The last of the King's charters recorded as being issued in Poitou is undated, but was intended to ensure succession to the estates of the earldom of Aumale for William de Forz, a Poitevin knight, son of the late heiress of Aumale, herself previously married to Baldwin of Béthune.  The charter is interesting in several respects.  It makes the grant of the earldom to William conditional upon his marriage to Avelina, a daughter of the Essex baron Richard de Montfiquet, himself a crucial player in the subsequent rebellion of 1215, with longstanding grievances against the crown.5  It also guarantees Baldwin's daughter her marriage portion within the earldom 'according to English custom', yet another reminder of the King's anxiety to be seen acting in accordance with law.  Both William and his mother were pardoned the reliefs that they would otherwise have been expected to pay for their inheritance, and William was promised not only the restoration of stock taken by the King, but a 40 mark annual rent at the time of his marriage with Avelina.
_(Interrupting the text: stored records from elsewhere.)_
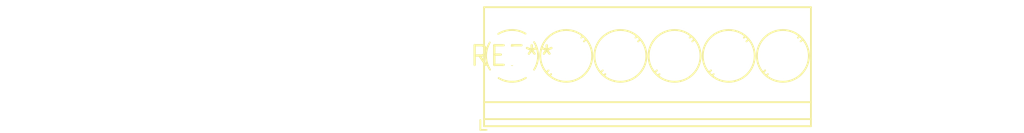
<source format=kicad_pcb>
(kicad_pcb (version 20240108) (generator pcbnew)

  (general
    (thickness 1.6)
  )

  (paper "A4")
  (layers
    (0 "F.Cu" signal)
    (31 "B.Cu" signal)
    (32 "B.Adhes" user "B.Adhesive")
    (33 "F.Adhes" user "F.Adhesive")
    (34 "B.Paste" user)
    (35 "F.Paste" user)
    (36 "B.SilkS" user "B.Silkscreen")
    (37 "F.SilkS" user "F.Silkscreen")
    (38 "B.Mask" user)
    (39 "F.Mask" user)
    (40 "Dwgs.User" user "User.Drawings")
    (41 "Cmts.User" user "User.Comments")
    (42 "Eco1.User" user "User.Eco1")
    (43 "Eco2.User" user "User.Eco2")
    (44 "Edge.Cuts" user)
    (45 "Margin" user)
    (46 "B.CrtYd" user "B.Courtyard")
    (47 "F.CrtYd" user "F.Courtyard")
    (48 "B.Fab" user)
    (49 "F.Fab" user)
    (50 "User.1" user)
    (51 "User.2" user)
    (52 "User.3" user)
    (53 "User.4" user)
    (54 "User.5" user)
    (55 "User.6" user)
    (56 "User.7" user)
    (57 "User.8" user)
    (58 "User.9" user)
  )

  (setup
    (pad_to_mask_clearance 0)
    (pcbplotparams
      (layerselection 0x00010fc_ffffffff)
      (plot_on_all_layers_selection 0x0000000_00000000)
      (disableapertmacros false)
      (usegerberextensions false)
      (usegerberattributes false)
      (usegerberadvancedattributes false)
      (creategerberjobfile false)
      (dashed_line_dash_ratio 12.000000)
      (dashed_line_gap_ratio 3.000000)
      (svgprecision 4)
      (plotframeref false)
      (viasonmask false)
      (mode 1)
      (useauxorigin false)
      (hpglpennumber 1)
      (hpglpenspeed 20)
      (hpglpendiameter 15.000000)
      (dxfpolygonmode false)
      (dxfimperialunits false)
      (dxfusepcbnewfont false)
      (psnegative false)
      (psa4output false)
      (plotreference false)
      (plotvalue false)
      (plotinvisibletext false)
      (sketchpadsonfab false)
      (subtractmaskfromsilk false)
      (outputformat 1)
      (mirror false)
      (drillshape 1)
      (scaleselection 1)
      (outputdirectory "")
    )
  )

  (net 0 "")

  (footprint "TerminalBlock_Phoenix_PT-1,5-6-3.5-H_1x06_P3.50mm_Horizontal" (layer "F.Cu") (at 0 0))

)

</source>
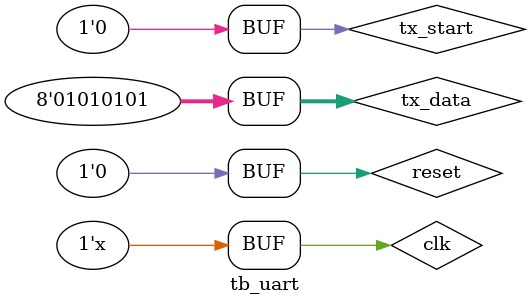
<source format=v>
`timescale 1ns / 1ps


module tb_uart ();

    reg clk;
    reg reset;
    reg tx_start;
    reg [7:0] tx_data;

    // wire tx;
    wire tx_done;
    wire [7:0] rx_data;
    wire rx_done;

    uart dut (
        .clk(clk),
        .reset(reset),
        .tx_start(tx_start),
        .tx_data(tx_data),

        // output tx,
        .tx_done(tx_done),
        .rx_data(rx_data),
        .rx_done(rx_done)
    );


    always #5 clk = ~clk;

    initial begin
        clk = 1'b0;
        reset = 1'b1;
        tx_start = 1'b0;
        tx_data = 0;
    end

    initial begin
        #100 reset = 1'b0;
        #100 tx_data = 8'b01010101;
        tx_start = 1'b1;
        #10 tx_start = 1'b0;
    end
endmodule


</source>
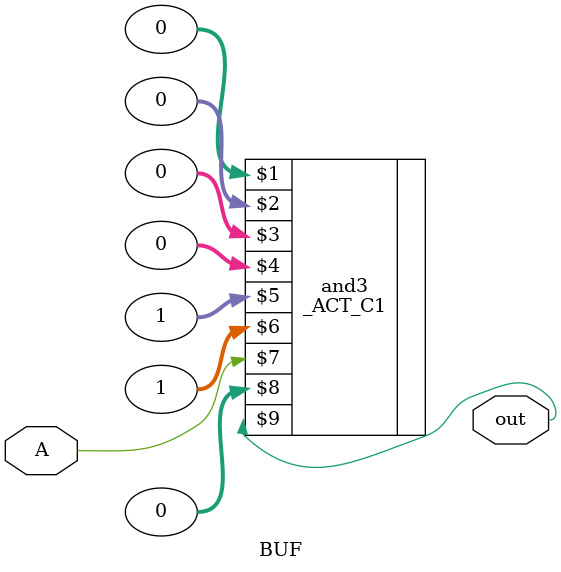
<source format=v>
module BUF (
    input A,

    output out
);

    _ACT_C1 and3(0, 0, 0, 0, 1, 1, A, 0, out);

endmodule
</source>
William de Forz was to have a prominent role in English politics for the next thirty years.6  In June 1215, both he and his father-in-law, Richard de Montfiquet, were to be numbered amongst the twenty-five rebel barons of Magna Carta.

1

RC, 201b.

2

RC, 201b, apparently occasioned by the failed attempt to have Ralph de Neville, the previous chancellor, promoted as dean of York, for which see Fasti Ecclesiae Anglicanae 1066-1300. Volume 5 – Chichester, ed. D. Greenway (London, 1996), 15.

3

RC, 201b, also preserved as a (fraudulently enhanced) copy in the cartulary of the archbishopric of Bordeaux: Le Cartulaire de l’église collégiale St-Seurin de Bordeaux, ed. J.-A. Brutails (Bordeaux 1897), 351 no.353.  For the identity of the estate, more likely La Couture, Lot-et-Garonne, com. Romestaing, cant. Bouglon, than Couthures-sur-Garonne, Lot-et-Garonne, cant. Meilhan-sur-Garonne, see F. Boutoulle, Le duc et la société: pouvoirs et groupes sociaux dans la Gascogne bordelaise au XIIe siècle (1075-1199) (Bordeaux 2007), 335.

4

Foedera, Conventiones, Litterae etc., or Rymer’s Foedera, 1066-1383, ed. A. Clarke et al., vol. 1, part i (London, 1816), 95-6.

5

For Richard, see : N. Vincent, ‘Montfichet, Richard de (b. after 1190, d. 1267)’, Oxford Dictionary of National Biography, Oxford University Press, 2004; online edn, Oct 2005 [http://www.oxforddnb.com/view/article/19044, accessed 17 Sept 2014].

6

R.V. Turner, ‘William de Forz, Count of Aumale: An Early Thirteenth-Century English Baron’, Proceedings of the American Philosophical Society, 115 (1971), 221-49.